Extract provided

Re: std.range.zip performance

2011-02-16 Thread spir

On 02/16/2011 03:36 AM, Andrei Alexandrescu wrote:

Initial: 58 seconds.

Eliminated the switch in popFront: 53s.

Replaced emplace with assignment: 23s.

Specialized emplace for non-struct types, reinserted: 23s.

Eliminated the loop in empty (replaced with return ranges[0].empty;): 17s.

I'm sure there are ways to further improve this, but there are a few
difficulties. Each pass through the loop the code must transport values from
the two arrays into a specific format and then distribute them for further
calculation. Then, upon each popFront two words must be touched because arrays
hold pointer+length, not pointer+pointer (as probably would be better since
ranges are around).


Nice analysis!

(Saved data entries)
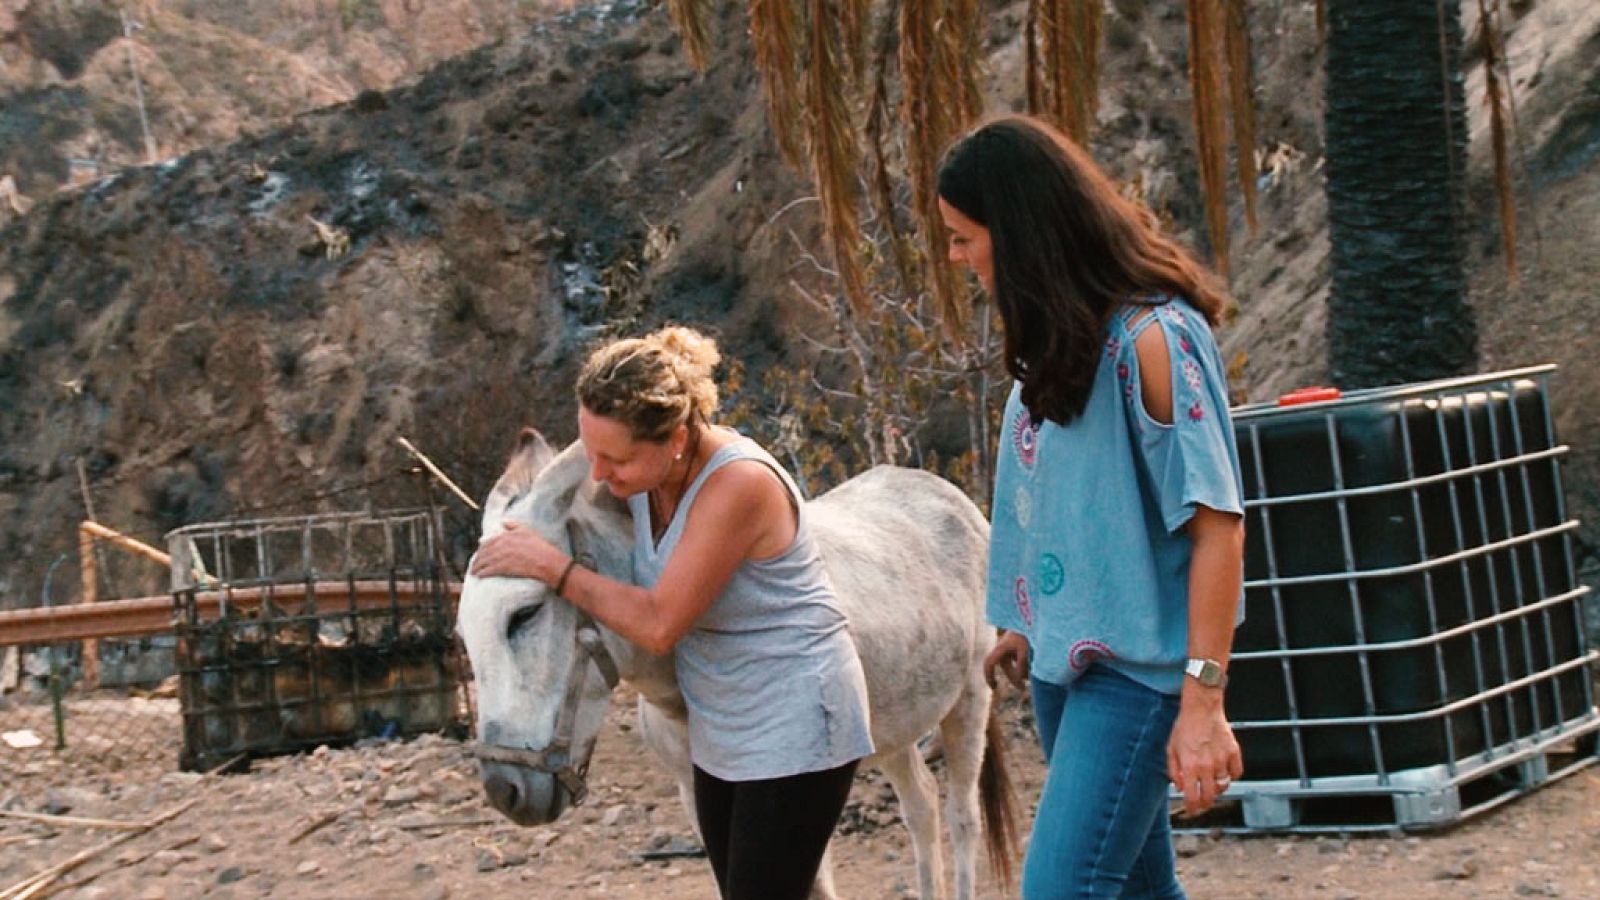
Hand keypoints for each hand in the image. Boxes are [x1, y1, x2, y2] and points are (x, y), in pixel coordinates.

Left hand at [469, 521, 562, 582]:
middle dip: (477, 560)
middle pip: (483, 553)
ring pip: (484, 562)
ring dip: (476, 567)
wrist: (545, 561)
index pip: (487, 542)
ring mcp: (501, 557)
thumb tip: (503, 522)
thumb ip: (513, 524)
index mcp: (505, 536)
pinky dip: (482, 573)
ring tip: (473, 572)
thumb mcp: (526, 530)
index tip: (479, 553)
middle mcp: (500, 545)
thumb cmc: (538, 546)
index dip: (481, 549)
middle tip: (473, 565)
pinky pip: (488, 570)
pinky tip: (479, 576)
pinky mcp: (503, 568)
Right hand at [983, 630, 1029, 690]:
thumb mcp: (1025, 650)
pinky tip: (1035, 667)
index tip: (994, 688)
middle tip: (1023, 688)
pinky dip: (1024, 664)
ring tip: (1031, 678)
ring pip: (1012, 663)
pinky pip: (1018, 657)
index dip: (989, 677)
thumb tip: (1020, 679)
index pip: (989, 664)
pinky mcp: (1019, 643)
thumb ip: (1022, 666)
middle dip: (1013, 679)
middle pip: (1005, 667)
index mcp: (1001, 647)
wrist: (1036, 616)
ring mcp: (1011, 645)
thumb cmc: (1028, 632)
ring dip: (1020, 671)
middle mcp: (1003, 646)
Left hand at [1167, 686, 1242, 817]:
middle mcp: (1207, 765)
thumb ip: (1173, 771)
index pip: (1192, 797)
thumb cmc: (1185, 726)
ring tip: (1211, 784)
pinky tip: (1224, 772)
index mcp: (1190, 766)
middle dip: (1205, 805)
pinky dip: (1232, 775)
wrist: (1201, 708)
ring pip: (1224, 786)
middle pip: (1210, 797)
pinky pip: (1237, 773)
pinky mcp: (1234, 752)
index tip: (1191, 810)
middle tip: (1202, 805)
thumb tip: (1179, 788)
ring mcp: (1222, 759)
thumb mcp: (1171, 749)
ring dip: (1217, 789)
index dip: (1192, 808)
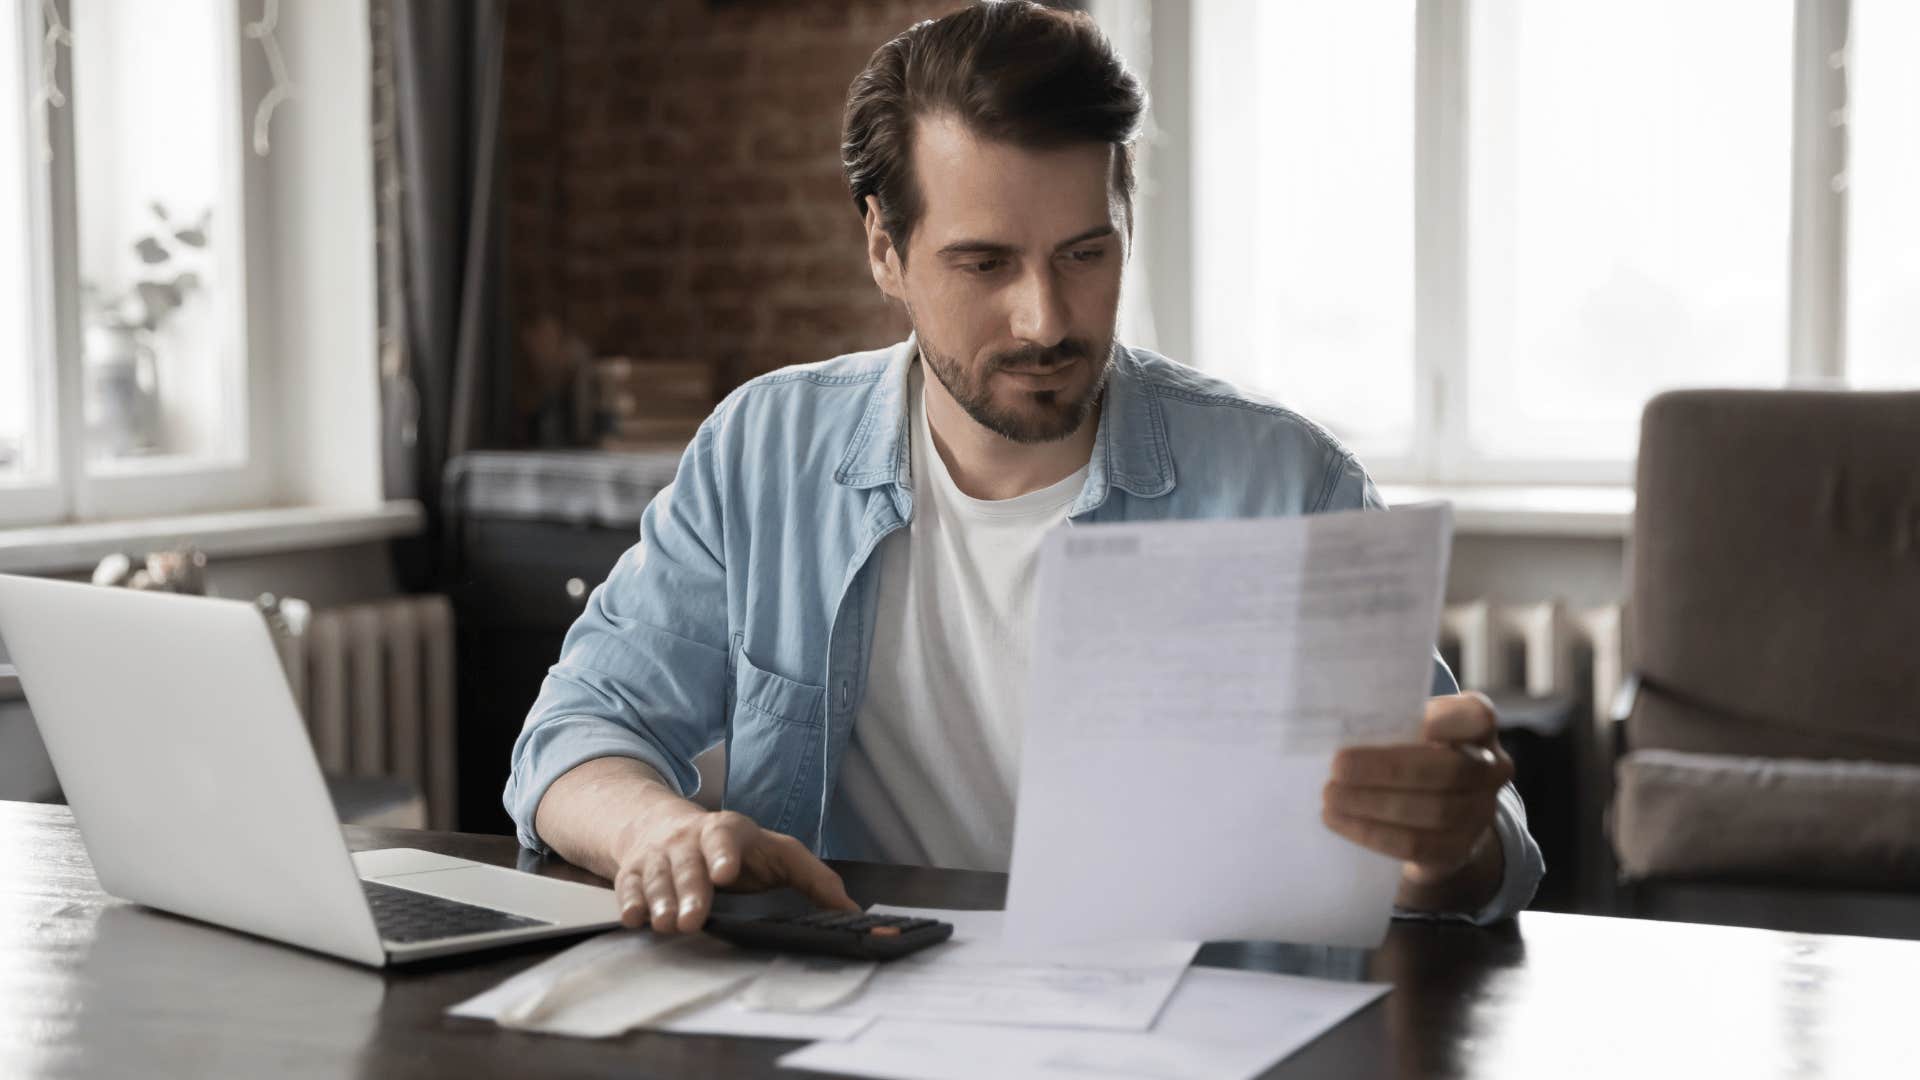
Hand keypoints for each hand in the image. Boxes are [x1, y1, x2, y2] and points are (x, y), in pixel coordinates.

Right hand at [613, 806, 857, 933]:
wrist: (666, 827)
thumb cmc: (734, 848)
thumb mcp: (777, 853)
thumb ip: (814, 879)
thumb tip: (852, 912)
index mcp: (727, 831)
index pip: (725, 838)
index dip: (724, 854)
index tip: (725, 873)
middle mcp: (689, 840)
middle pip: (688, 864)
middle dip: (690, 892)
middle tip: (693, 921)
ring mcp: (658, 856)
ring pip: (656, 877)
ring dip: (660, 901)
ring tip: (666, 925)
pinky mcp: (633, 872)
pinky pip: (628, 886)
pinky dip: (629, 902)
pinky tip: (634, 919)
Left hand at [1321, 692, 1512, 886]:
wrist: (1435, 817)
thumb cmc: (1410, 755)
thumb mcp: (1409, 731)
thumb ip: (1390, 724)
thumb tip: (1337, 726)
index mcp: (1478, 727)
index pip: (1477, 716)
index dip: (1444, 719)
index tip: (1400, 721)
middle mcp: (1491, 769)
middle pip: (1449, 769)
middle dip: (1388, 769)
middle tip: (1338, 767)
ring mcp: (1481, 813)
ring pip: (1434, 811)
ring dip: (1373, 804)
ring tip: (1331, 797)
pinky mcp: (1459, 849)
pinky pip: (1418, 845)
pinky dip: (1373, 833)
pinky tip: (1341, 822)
--
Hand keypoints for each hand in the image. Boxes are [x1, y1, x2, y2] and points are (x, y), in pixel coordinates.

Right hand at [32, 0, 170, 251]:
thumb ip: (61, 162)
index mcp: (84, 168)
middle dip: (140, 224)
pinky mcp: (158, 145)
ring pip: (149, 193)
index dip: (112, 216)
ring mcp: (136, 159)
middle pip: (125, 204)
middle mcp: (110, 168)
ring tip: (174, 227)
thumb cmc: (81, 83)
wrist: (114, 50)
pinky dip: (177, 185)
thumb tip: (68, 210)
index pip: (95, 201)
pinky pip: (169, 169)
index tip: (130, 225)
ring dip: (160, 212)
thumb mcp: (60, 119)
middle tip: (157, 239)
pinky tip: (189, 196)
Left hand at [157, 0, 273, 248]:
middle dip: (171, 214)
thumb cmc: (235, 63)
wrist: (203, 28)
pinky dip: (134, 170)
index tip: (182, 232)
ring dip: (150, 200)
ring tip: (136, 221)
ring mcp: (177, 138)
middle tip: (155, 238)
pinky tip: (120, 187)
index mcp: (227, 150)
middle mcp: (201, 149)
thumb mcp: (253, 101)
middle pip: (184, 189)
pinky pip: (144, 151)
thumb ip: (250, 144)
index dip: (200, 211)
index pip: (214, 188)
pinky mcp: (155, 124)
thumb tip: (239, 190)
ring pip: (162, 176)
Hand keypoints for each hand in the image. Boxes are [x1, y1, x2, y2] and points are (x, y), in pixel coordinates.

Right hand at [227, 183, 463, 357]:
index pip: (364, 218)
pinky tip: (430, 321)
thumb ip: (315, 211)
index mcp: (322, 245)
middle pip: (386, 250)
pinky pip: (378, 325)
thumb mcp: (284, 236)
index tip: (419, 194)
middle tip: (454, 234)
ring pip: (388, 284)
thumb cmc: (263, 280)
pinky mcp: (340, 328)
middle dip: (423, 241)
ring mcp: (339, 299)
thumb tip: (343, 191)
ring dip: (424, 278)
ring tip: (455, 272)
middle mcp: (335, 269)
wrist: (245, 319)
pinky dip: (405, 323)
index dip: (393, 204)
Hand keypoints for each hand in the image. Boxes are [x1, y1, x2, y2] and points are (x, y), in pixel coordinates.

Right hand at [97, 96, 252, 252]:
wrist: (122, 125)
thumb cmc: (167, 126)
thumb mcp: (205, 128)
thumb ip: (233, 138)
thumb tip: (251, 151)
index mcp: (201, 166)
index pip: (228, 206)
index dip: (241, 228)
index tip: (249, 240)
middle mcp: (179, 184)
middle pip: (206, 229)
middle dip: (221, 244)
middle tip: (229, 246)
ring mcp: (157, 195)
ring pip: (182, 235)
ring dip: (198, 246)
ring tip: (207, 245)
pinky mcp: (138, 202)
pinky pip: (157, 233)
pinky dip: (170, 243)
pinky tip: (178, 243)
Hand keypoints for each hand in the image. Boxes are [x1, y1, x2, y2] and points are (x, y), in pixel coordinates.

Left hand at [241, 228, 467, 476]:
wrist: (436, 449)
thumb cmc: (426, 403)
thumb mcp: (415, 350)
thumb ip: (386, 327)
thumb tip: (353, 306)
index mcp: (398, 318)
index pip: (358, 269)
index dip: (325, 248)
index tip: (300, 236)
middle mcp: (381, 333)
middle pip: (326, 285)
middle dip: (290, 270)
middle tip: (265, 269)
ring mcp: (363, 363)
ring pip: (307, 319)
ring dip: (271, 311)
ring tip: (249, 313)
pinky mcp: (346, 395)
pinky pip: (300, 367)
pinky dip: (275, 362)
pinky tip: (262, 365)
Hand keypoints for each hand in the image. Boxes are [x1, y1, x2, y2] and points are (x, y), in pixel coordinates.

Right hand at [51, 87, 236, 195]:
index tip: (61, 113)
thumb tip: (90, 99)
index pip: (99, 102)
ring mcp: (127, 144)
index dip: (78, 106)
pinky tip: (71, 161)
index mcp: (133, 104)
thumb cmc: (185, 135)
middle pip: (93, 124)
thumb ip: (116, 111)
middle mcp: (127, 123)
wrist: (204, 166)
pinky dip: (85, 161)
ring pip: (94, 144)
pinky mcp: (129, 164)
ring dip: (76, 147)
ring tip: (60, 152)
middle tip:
...
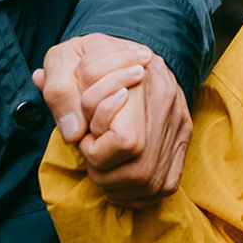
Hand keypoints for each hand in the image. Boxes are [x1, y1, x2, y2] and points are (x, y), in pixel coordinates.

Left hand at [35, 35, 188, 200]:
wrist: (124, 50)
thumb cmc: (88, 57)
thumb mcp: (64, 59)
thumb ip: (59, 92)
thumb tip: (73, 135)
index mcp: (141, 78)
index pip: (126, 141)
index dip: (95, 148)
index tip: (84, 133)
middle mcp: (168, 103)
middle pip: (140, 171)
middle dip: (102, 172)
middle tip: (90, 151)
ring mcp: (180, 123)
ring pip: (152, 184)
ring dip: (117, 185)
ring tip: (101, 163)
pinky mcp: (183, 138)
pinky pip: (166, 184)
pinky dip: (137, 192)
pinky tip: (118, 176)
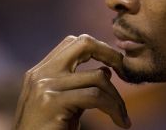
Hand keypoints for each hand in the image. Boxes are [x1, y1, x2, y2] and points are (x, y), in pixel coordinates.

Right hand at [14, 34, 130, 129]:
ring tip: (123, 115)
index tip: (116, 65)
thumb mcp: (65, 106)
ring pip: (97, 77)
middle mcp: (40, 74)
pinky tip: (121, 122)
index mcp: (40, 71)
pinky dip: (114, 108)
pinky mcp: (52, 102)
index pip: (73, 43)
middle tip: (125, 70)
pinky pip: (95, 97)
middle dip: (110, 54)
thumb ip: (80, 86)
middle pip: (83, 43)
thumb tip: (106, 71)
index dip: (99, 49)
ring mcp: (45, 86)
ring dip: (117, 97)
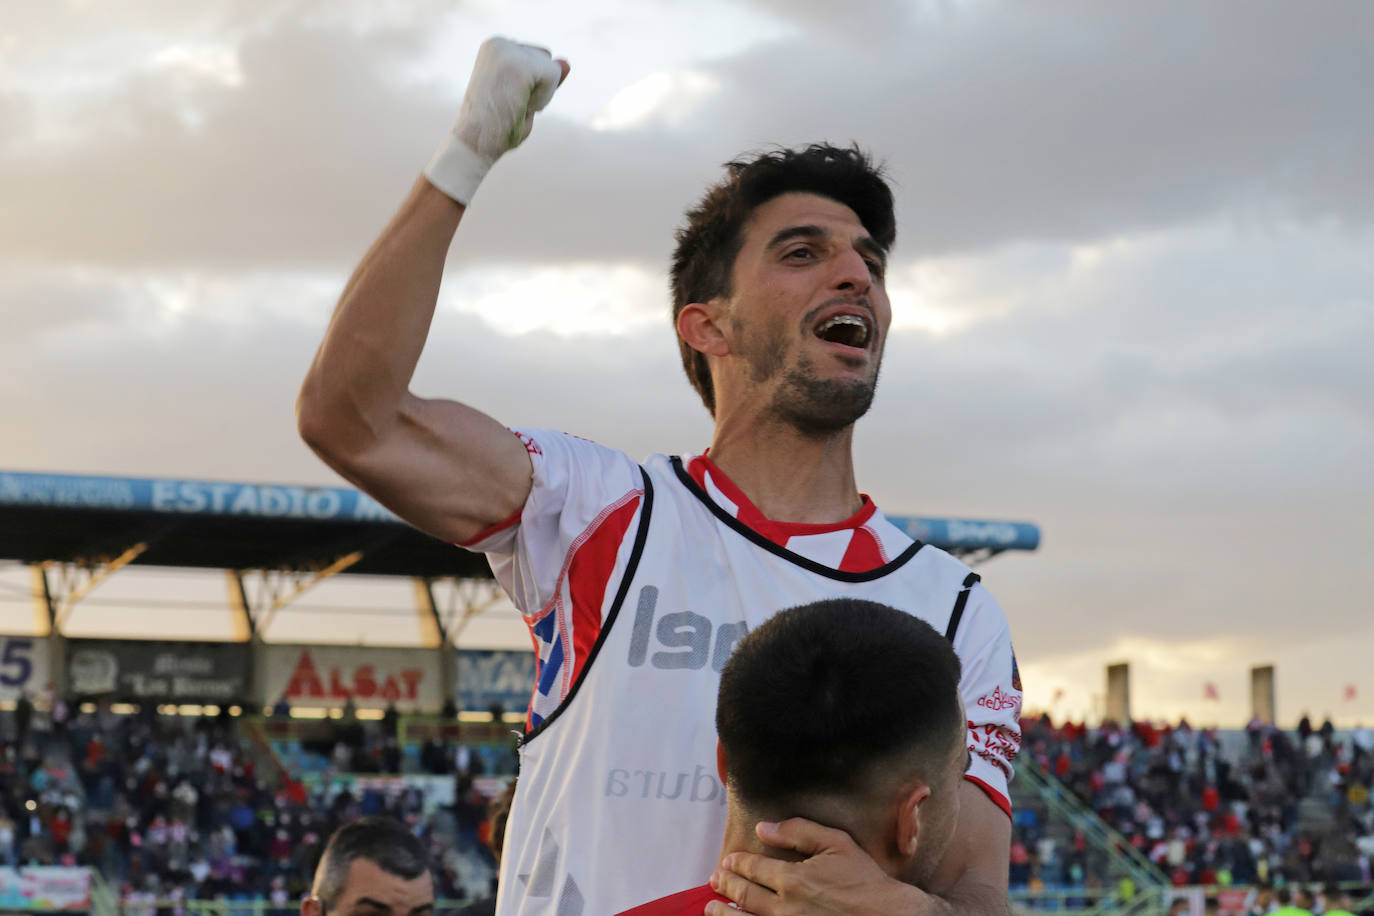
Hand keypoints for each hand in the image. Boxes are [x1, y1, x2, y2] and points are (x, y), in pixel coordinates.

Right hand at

Work instructions
Please extract from the std.range.zip performance post the passage that begins at the words "Specialized emplace for" and stops after "ranges are around).". Work from the std.range.zip performance post only.

Task response
Specialized emplace for non-struct types, reinserted: 23s.

Eliminated the loop in empty (replaced with return ranges[0].empty;): 17s.

I'm sure there are ways to further improve this, but there are a few
difficulties. Each pass through the loop the code must transport values from
the two arrays into a specific format and then distribute them for further
calculation. Then, upon each popFront two words must be touched because arrays
hold pointer+length, not pointer+pointer (as probably would be better since
ranges are around).